Case Name: Joseph B. McDonald, Appellant, v. Peter D. Fenzel et al., Respondents
Court: New York Supreme Court, Appellate Division
Jurisdiction: New York
Decision Date: 1996-11-21
Citations: 233 A.D.2d 219
Docket Number: 
Parties: Joseph B. McDonald, Appellant, v Peter D. Fenzel et al., Respondents.
Judges: 
Reporter: Appellate Division Reports
Volume: 233
Pages: 219–220

Head Matter:
Joseph B. McDonald, Appellant, v Peter D. Fenzel et al., Respondents.
[650 NYS2d 9]

Opinion:
Order, Supreme Court, New York County (Lorraine Miller, J.), entered January 22, 1996, which, inter alia, accepted and confirmed an accrual accounting of defendant partnership filed by defendants, overruled and disallowed all of plaintiff's objections without a hearing, and dismissed plaintiff's complaint, is unanimously reversed, on the law, the facts, and in the exercise of discretion, without costs, the order is vacated, the motion to confirm the account is denied, plaintiff's complaint is reinstated and the matter is remanded for further proceedings before a different Justice.
This action concerns the dissolution of a law partnership which handled admiralty and transportation matters, the majority on a contingency basis. Plaintiff terminated the two-man practice by voluntary withdrawal pursuant to a letter dated June 10, 1993. The parties agreed that an accounting should be held and in a decision and order entered February 13, 1996, this Court affirmed the IAS Court and held that absent a provision in the parties' agreement specifying the method of accounting, the accrual method is to be used (see, McDonald v Fenzel, 224 AD2d 261).
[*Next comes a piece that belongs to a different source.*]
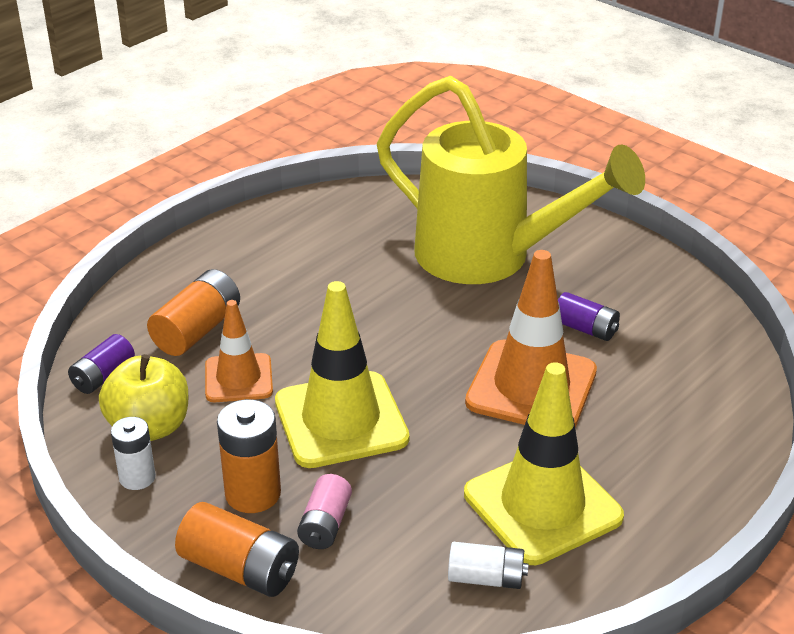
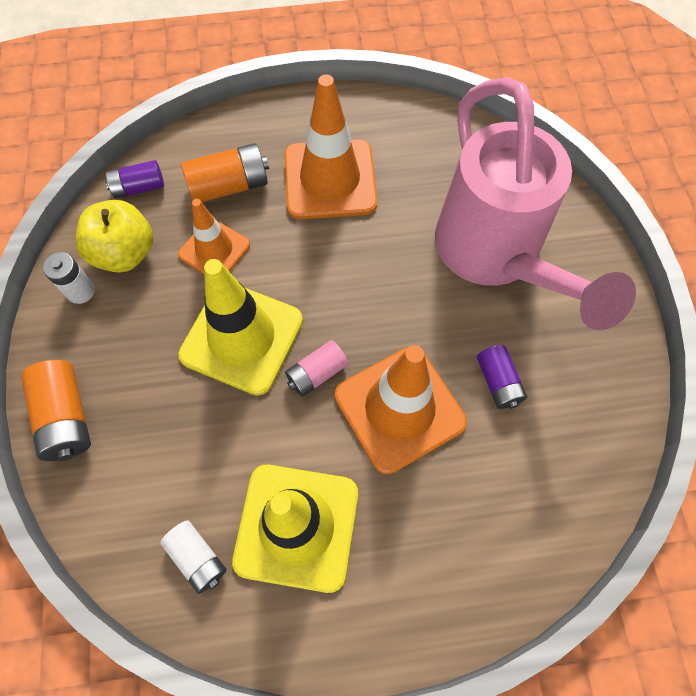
camera: 40 degrees right, 30 degrees up
orange battery [217,399,281,513] -> none
pink battery [297,474,352,549] -> pink battery moved to [285,340,348,397]
yellow watering can [377,76,645,284] -> pink watering can [435,77,636,330]
none -> orange traffic cone [284,74,377,219]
In February 1995, defendant provided an accrual accounting, to which plaintiff submitted numerous objections. After motion practice, Justice Miller, in a short-form order, found plaintiffs objections to be "either in error or de minimis" and "frequently not in accord with Generally Accepted Accounting Principles" and concluded that it was "time this dispute was put to bed." In a separate short-form order, Justice Miller denied the appointment of a Referee and ordered defendants to pay plaintiff $14,927, plus interest. Plaintiff appeals and we reverse.
Initially, the IAS Court erred when it, without a hearing, summarily accepted the accounting filed by the defendants despite the numerous issues of fact raised by plaintiff, which warranted an opportunity to present evidence to establish the parties' respective rights (Abelow v Grossman, 230 AD2d 693; Kaminsky v Kahn, 23 AD2d 231, 241; see also, Berkovits v Hanley, 40 AD2d 921, 922). Indeed, whether plaintiffs share was properly determined pursuant to the application of generally accepted accounting principles in itself raises questions of fact requiring a hearing (Kocan v Ismach, 196 AD2d 740; Teich v Andersen & Co., 24 AD2d 749).
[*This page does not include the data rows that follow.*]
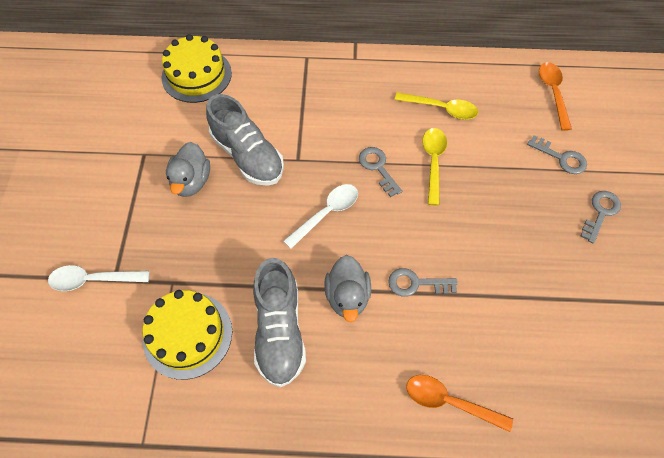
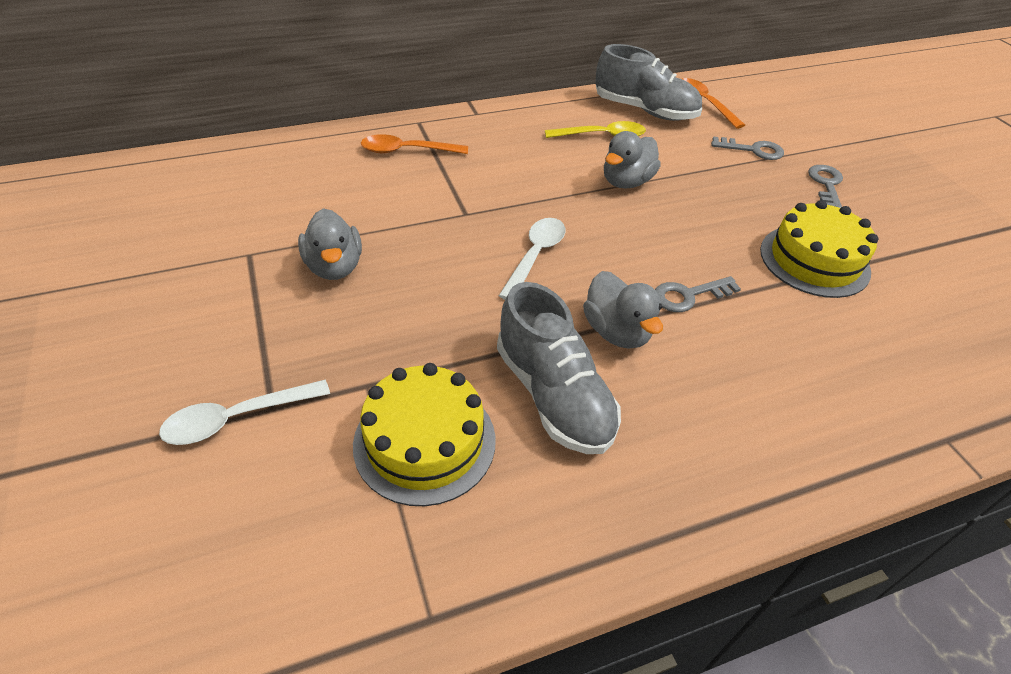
camera: 25 degrees left, 15 degrees down
yellow cake [161,34,232,103] -> yellow cake moved to [760,200,878,298]
grey shoe [206,94,284,186] -> grey shoe moved to [595,44,702,121]
grey key [359,147,402,197] -> none
orange spoon [406,375,513,432] -> orange spoon moved to [361,134,468,154]
yellow spoon [422,128,447,205] -> grey duck [604,131,661,188]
Further, plaintiffs most substantial objection, that defendants did not account for contingency fees, raises a meritorious claim. In Shandell v Katz (217 AD2d 472, 473), we adopted the rule followed in the other departments in New York "that absent an agreement to the contrary, pending contingency fee cases of a dissolved partnership are assets subject to distribution" (see, Dwyer v Nicholson, 193 AD2d 70, 73; DelCasino v Koeppel, 207 AD2d 374). In the matter at bar, there is no agreement to the contrary and there are 293 contingency cases, which will almost certainly lead to additional objections. In addition, a recent Court of Appeals ruling found that the "goodwill" of a law firm is also subject to valuation as a distributable asset after dissolution in certain cases (see, Dawson v White & Case, 88 NY2d 666). Concur—Murphy, P. J., Milonas, Williams, Tom and Andrias, JJ.